Dr Leon Rozen

I have been in and around Medical Affairs for thirty years. When I started, the function was largely operational and the compliance check on the commercial team, the people who said no. Medical and commercial operated in an adversarial relationship. That was simply how it was structured.

I was fortunate early on to work with a commercial leader who saw it differently. She brought me in as a partner rather than a counterweight, and that experience shaped how I understood what the relationship between Medical Affairs and the rest of the business could look like when it was working properly.

The Pattern

Over the years I watched Medical Affairs change. The function became more strategic, more self-aware, more ambitious about its role. The language shifted: from compliance function to bridge, from bridge to third pillar, from third pillar to strategic partner. The aspiration was real and the capability was there to back it up.

But the influence wasn't following.
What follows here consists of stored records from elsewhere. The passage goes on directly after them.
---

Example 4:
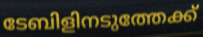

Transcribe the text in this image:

ടേബിളിനടുത്തേക്ക്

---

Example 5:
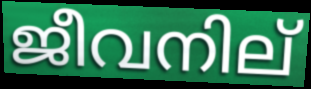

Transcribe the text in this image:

ജീവനില്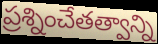
ప్రశ్నించేతత్వాన్నిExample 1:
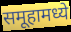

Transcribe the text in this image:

समूहामध्ये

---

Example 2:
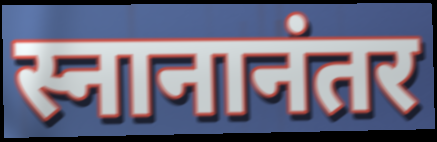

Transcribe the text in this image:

स्नानानंतर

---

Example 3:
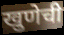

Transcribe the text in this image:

खुणेची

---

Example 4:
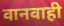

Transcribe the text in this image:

वानवाही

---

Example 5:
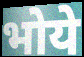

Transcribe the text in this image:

भोयेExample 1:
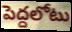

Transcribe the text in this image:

పెద్దలోటు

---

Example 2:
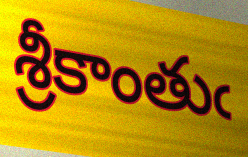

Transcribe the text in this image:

శ్రీకాంతుఁ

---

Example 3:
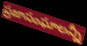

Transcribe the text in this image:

ప్రజాసంఘాలన్నీ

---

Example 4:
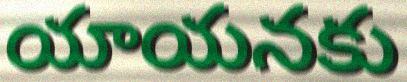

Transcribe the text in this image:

యాయనకు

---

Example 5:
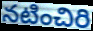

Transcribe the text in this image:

నటించిరి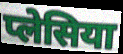
प्लेसिया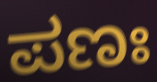
ಪಣಃ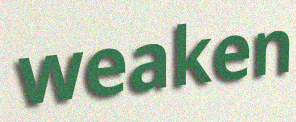
weakenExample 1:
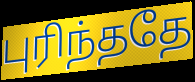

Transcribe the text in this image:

புரிந்ததே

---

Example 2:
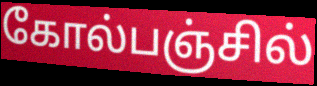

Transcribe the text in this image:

கோல்பஞ்சில்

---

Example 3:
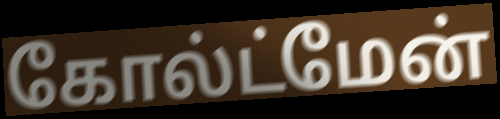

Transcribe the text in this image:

கோல்ட்மேன்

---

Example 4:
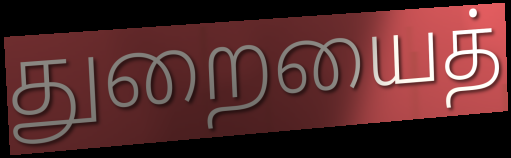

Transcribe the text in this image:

துறையைத்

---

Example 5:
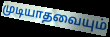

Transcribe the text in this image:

முடியாதவையும்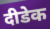
दीडेक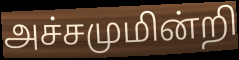
அச்சமுமின்றி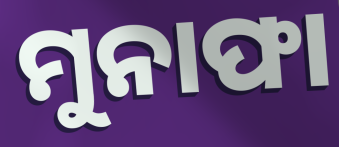
ମୁନାଫାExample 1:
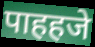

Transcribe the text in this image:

पाहहजे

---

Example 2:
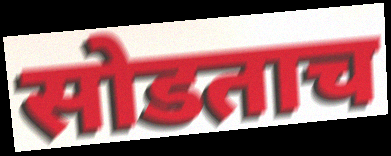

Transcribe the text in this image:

सोडताच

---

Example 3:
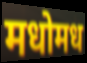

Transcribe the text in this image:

मधोमध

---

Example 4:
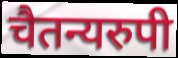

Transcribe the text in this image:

चैतन्यरुपी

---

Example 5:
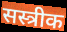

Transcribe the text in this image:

सस्त्रीकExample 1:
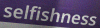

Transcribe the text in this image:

selfishness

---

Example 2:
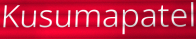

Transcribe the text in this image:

Kusumapatel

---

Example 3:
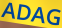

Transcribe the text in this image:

ADAG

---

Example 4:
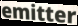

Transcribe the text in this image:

emitter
And I kept seeing that gap between what Medical Affairs was bringing to the table and how much weight it was actually carrying when decisions were being made.
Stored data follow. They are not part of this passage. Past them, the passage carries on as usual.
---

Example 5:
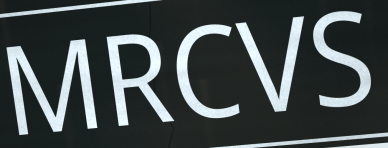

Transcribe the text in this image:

MRCVSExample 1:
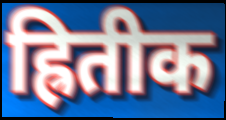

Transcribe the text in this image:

ह्रितीक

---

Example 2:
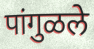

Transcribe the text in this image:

पांगुळले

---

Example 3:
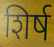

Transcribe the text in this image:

शिर्ष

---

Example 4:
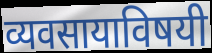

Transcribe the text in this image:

व्यवसायाविषयी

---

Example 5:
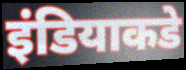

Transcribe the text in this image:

इंडियाकडे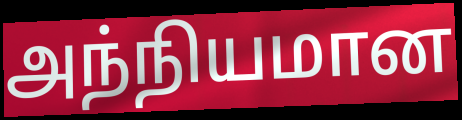
அந்நியமானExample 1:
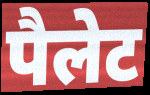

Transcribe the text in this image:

पैलेट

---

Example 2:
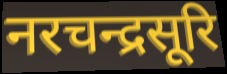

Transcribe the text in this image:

नरचन्द्रसूरि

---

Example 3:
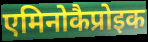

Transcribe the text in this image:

एमिनोकैप्रोइक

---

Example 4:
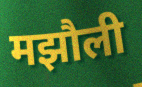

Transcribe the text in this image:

मझौली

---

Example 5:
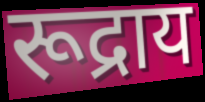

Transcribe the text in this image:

रूद्रायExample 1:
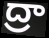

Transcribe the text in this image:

ద్రా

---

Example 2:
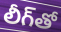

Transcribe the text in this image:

లీగ్‌తో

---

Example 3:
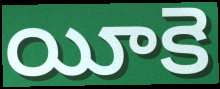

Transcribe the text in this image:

యీకె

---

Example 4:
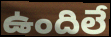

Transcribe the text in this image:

ఉందిలే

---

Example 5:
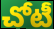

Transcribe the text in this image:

చోటీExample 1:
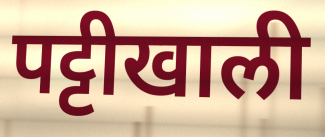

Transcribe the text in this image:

पट्टीखाली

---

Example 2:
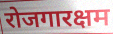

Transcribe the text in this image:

रोजगारक्षम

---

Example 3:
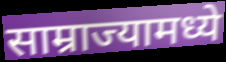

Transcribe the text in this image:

साम्राज्यामध्ये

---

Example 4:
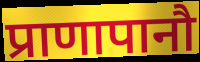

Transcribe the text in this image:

प्राणापानौ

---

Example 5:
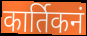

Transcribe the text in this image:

कार्तिकनं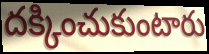
దక్కించుకుంటారుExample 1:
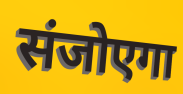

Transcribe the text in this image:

संजोएगा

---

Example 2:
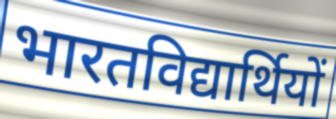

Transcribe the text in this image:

भारतविद्यार्थियों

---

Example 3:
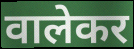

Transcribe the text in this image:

वालेकर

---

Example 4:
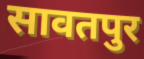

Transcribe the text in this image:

सावतपुर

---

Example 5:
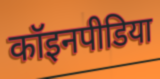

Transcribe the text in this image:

कॉइनपीडिया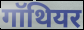
गॉथियर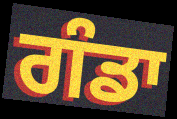
ਗੰਡਾ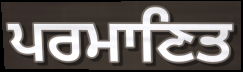
ਪਰਮਾਣਿਤ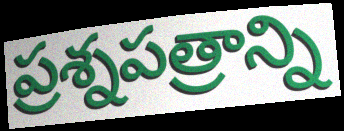
ప్రశ్నపత్రాన్నిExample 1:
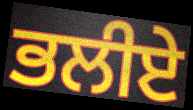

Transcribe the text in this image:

ਭਲੀਏ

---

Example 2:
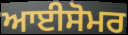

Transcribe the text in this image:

ਆਈਸੋਮਰ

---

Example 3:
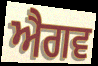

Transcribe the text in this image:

ਐਗਵ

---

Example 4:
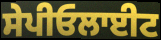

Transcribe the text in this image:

ਸੇਪੀਓਲਾਈਟ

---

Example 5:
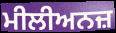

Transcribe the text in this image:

ਮੀਲੀਅਨਜ਼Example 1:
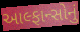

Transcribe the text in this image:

આલ્ફાન્સોનું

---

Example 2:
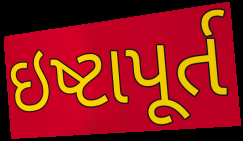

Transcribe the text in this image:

ઇષ્ટાપૂર્ત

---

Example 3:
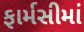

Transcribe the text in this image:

ફાર્મસીમાં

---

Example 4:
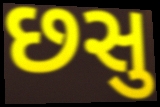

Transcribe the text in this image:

છસુ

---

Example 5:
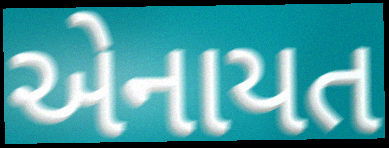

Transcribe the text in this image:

એનાયતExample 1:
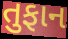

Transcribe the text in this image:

તુફાન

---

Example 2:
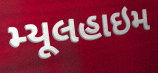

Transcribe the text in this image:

મ્યૂલહાઇમ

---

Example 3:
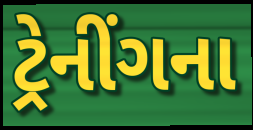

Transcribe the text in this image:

ટ્રેનીંગના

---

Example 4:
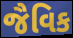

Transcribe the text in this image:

જૈવિક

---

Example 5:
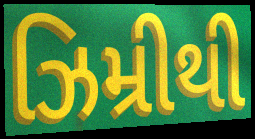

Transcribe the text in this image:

ઝિમ્રીથીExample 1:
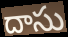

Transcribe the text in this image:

దాసు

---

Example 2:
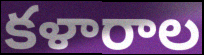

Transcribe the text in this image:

కళారాల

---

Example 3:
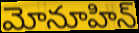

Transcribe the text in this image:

మోనూహిన్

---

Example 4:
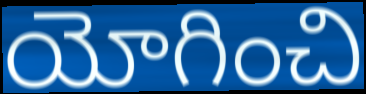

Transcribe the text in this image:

Because I believe that leadership is fundamentally about developing people, I invested in understanding why. I trained as a practitioner in emotional intelligence, behavioural profiling, neurolinguistic programming, and high performance coaching. I used these tools in my own work and taught them within Medical Affairs teams.
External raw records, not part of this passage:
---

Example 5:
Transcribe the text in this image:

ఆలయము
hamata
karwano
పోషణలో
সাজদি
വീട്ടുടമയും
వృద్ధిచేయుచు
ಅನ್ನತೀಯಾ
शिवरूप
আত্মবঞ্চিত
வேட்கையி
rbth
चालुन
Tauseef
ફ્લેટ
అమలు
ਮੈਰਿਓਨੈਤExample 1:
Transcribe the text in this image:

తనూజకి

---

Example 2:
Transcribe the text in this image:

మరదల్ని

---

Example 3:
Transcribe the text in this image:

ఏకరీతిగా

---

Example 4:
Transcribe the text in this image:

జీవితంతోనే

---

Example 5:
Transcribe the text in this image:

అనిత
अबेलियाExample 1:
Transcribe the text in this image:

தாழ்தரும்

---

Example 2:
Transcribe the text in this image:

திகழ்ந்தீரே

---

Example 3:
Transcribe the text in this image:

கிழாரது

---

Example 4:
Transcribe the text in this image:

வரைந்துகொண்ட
They were valuable. But they did not explain the pattern I was seeing. Even when individual capability was strong and the tools were being applied well, the gap persisted. That told me the problem was not in the individual. It was in the structure of how Medical Affairs input was being received and weighted by the executive system.

That is what led me here to the question of whether the problem was something we were doing, or something structural. And the more I examined it, the clearer it became that it was structural.

What this work is

This work is the product of that examination. It is structured and evidence-based. It is conducted at executive level and in full confidence. It does not start from the assumption that the individual needs fixing. It starts from the question of whether the system is processing their contribution the way it should be.

The goal is not to teach people to perform authority they do not have. It is to identify where genuine expertise is being discounted for structural reasons, and to do something precise about it.